The Zerdava (Georgian: მეკვერნე) is an aboriginal laika dog breed native to  Black Sea region of Turkey and Georgia. Zerdava are traditionally used as guard and hunting dog and are especially prized for boar hunting. The name “Zerdava” is Slavic for mustelid, possibly in reference to their Marten-brown color or their treeing behavior when hunting martens.

History
There exists very little written evidence on the origin of the Zerdava in Turkey and Georgia. The most probable is that hunting laika were acquired by trade from Russia as Baltic and Black Sea ports were the primary routes of Russian Fur trade into Europe and parts of Asia though the early Middle Ages. Zerdava have been documented in the Eastern Black Sea region for at least a hundred years in the Trabzon and Giresun provinces of Turkey.

Characteristics

Appearance
Zerdava are a spitz breed with a compact, athletic body, triangular, upright ears and a curved tail. They have a double coat that is always liver brown or a combination of liver brown and white.  The brown is described as marten-like in color, they may be solid liver or a combination of liver and white, such as liver and white-ticked except white tip of tail, piebald, ticked, or liver roan. At birth, the brown is often almost black in color and the white parts are without ticking. Zerdava will have brown noses and yellow-brown eyes. Their  sickle shaped tails are usually white tipped and any brown spots will be the same shade of brown as the rest of their body.

┄┄┄┄┄┄

--- Problems to work on ---
**a)** Swap "boar hunting" for "wild boar hunting" in the Zerdava text, beginning at the words "The Zerdava (Georgian: მეკვერნე)" and stopping after "when hunting martens.", and write out that stretch.
**b)** Carry the Zerdava article on from its final sentence with the next part.
The lines in the records are not needed here.

(Dataset records)

┄┄┄┄┄┄

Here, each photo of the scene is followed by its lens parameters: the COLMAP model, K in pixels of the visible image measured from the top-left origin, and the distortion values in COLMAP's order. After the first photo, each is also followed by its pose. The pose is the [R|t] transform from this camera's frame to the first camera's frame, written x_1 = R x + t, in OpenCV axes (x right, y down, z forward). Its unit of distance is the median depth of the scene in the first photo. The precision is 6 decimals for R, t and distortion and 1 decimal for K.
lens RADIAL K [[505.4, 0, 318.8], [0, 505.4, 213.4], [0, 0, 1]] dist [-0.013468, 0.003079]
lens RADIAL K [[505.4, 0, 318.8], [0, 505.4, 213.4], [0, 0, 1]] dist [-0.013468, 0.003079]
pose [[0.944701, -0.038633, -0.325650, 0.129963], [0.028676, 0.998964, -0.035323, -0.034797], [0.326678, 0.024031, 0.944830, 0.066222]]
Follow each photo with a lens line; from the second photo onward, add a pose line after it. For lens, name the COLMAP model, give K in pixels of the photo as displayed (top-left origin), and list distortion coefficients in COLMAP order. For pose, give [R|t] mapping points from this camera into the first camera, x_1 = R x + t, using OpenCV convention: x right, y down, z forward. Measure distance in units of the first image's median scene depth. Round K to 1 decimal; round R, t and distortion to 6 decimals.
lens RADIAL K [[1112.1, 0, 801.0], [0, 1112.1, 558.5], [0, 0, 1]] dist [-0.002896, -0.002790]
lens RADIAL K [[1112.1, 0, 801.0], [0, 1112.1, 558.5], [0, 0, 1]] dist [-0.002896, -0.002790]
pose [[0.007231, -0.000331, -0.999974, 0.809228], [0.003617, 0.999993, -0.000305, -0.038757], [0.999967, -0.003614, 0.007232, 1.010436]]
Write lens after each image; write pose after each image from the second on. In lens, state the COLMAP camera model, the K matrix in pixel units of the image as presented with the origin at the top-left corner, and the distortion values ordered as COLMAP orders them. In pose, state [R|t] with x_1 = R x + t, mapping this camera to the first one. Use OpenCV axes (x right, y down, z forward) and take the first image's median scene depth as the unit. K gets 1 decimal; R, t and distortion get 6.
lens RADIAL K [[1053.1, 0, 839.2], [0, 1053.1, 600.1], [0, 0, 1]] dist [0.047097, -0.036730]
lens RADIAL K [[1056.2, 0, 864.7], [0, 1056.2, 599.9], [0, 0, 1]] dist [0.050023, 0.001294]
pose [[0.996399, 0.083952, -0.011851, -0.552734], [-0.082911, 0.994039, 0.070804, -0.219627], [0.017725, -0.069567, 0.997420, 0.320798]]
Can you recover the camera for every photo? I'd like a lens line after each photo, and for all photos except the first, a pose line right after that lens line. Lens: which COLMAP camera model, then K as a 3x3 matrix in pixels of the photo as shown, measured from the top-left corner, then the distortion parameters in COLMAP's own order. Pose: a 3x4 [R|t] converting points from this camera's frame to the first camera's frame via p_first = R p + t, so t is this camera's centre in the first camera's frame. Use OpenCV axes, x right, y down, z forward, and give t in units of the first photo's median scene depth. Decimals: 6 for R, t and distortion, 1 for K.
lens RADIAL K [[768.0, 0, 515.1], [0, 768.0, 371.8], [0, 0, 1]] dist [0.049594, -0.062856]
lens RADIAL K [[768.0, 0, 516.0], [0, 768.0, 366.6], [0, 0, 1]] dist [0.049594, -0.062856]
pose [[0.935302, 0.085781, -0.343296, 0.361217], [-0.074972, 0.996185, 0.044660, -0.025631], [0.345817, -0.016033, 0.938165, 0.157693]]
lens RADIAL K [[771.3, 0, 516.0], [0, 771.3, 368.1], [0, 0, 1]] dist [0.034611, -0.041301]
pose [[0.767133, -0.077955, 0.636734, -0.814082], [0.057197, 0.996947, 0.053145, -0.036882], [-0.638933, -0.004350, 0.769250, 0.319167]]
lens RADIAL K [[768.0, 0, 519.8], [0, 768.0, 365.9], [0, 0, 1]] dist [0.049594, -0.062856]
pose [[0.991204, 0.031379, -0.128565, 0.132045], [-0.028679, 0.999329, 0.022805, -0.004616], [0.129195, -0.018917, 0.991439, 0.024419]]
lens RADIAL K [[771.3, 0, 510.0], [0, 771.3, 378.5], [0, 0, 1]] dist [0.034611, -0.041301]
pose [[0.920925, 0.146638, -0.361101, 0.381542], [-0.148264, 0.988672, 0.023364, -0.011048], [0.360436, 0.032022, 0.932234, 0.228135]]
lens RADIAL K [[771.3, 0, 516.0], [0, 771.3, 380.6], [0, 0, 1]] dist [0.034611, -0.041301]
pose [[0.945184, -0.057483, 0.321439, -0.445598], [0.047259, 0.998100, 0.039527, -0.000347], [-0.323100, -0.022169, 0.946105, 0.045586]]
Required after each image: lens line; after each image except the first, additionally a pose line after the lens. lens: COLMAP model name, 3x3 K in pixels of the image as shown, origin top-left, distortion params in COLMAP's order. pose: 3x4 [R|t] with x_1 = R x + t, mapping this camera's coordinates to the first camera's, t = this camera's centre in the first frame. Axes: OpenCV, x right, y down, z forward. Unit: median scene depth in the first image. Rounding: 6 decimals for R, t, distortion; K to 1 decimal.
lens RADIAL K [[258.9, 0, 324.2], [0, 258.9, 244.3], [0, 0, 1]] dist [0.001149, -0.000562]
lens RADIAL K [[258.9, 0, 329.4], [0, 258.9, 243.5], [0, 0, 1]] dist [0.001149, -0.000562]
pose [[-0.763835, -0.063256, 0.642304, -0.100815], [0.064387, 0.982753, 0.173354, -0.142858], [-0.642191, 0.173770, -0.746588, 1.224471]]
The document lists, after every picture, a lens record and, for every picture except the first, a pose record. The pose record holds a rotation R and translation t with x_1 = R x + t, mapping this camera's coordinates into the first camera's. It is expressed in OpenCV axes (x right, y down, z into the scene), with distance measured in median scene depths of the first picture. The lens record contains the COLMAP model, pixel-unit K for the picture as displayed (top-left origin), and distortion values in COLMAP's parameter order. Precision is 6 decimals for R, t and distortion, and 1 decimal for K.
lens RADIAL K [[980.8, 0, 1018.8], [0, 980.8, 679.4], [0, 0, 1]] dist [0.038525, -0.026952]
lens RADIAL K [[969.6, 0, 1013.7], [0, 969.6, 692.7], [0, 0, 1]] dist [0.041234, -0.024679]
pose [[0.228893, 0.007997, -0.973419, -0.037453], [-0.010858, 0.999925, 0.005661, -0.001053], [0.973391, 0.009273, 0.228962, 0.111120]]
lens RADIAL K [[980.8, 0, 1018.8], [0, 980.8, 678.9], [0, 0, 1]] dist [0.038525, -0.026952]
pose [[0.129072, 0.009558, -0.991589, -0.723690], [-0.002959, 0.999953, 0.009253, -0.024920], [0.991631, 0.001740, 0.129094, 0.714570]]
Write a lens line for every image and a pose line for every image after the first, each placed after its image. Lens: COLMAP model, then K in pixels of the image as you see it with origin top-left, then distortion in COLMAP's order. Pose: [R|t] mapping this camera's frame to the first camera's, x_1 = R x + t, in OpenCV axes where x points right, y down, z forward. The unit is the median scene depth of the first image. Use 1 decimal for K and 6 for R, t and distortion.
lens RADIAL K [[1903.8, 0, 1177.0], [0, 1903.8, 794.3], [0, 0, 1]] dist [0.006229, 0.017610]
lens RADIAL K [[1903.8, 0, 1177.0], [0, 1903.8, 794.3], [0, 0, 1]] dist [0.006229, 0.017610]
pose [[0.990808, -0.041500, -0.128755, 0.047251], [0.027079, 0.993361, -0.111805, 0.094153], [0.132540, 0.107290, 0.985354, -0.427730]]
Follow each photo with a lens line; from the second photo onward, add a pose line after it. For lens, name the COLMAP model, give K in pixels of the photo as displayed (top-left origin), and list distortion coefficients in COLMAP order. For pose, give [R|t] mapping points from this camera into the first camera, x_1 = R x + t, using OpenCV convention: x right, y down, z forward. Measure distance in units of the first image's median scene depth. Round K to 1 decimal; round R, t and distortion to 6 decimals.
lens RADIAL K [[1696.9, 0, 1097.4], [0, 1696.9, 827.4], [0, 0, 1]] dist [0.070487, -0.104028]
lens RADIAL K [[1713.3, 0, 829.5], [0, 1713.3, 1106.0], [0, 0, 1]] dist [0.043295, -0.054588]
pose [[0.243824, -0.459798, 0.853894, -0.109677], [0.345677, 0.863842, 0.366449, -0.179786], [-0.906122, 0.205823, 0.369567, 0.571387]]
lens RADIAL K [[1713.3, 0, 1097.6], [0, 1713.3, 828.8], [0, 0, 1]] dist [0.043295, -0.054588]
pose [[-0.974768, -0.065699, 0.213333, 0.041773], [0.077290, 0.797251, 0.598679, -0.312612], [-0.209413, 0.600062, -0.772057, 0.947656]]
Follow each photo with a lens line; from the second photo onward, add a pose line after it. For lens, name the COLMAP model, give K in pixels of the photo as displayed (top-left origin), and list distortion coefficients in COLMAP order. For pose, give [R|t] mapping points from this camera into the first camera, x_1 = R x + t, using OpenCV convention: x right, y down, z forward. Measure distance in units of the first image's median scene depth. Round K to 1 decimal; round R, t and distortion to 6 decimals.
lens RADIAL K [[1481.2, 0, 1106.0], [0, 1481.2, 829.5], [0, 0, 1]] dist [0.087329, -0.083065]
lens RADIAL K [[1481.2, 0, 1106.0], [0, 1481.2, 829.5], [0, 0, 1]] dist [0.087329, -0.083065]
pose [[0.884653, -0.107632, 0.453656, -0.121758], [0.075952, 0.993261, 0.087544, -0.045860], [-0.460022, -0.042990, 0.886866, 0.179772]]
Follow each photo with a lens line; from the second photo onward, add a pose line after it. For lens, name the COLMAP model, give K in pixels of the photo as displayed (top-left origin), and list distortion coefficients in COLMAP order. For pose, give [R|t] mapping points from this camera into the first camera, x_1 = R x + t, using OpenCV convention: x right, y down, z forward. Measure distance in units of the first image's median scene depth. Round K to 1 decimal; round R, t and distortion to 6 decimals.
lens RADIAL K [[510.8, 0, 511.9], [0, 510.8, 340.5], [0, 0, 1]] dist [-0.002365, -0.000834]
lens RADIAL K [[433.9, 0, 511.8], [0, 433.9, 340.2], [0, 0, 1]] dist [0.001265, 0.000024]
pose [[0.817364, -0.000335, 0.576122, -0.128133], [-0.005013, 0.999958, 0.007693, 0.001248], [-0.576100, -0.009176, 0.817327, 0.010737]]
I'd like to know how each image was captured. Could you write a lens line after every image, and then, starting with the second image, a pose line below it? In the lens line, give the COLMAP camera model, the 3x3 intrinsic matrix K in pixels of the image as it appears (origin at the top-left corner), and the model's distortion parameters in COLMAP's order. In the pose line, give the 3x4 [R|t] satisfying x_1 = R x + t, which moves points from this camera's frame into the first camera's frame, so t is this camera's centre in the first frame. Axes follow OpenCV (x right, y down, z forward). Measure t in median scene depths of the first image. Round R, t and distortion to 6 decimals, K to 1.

┄┄┄┄┄┄

--- Task results ---
**a)**
The Zerdava (Georgian: მეკვერნე) is an aboriginal laika dog breed native to  Black Sea region of Turkey and Georgia. Zerdava are traditionally used as guard and hunting dog and are especially prized for wild boar hunting. The name “Zerdava” is Slavic for mustelid, possibly in reference to their Marten-brown color or their treeing behavior when hunting martens.

**b)**
Behavior 
As is typical with laikas, zerdava are hardy and versatile hunters, capable of hunting game of a variety of sizes by treeing small game, stalking large prey silently until cornered, then working as teams to corner jackals, bear, and boar. They are especially prized for their ability to avoid injury while hunt boar, a major pest to corn farmers. Zerdava have had considerable success as search and rescue dogs.

They are devoted to their humans and distrust strangers, earning them the nickname “the Gate Dog” for their excellent capabilities as a watchdog. Puppies need considerable socialization with people to avoid overly shy or aggressive behavior. Zerdava often struggle with being rehomed and will try to escape and find their original owner.

Starting in 2016, Turkish Armed Force has training Zerdava for a variety of military uses including bomb and narcotic detection, search and rescue and personnel detention.

Health
Zerdava are prized for their excellent health in harsh conditions with minimal care. Like other laika, it is more common for the females to go into estrus only once a year. The population in Georgia is critically endangered due to frequent inbreeding and there are estimated to be 15-20 dogs left, with experts agreeing that the only way to stabilize the population is by importing dogs from Turkey.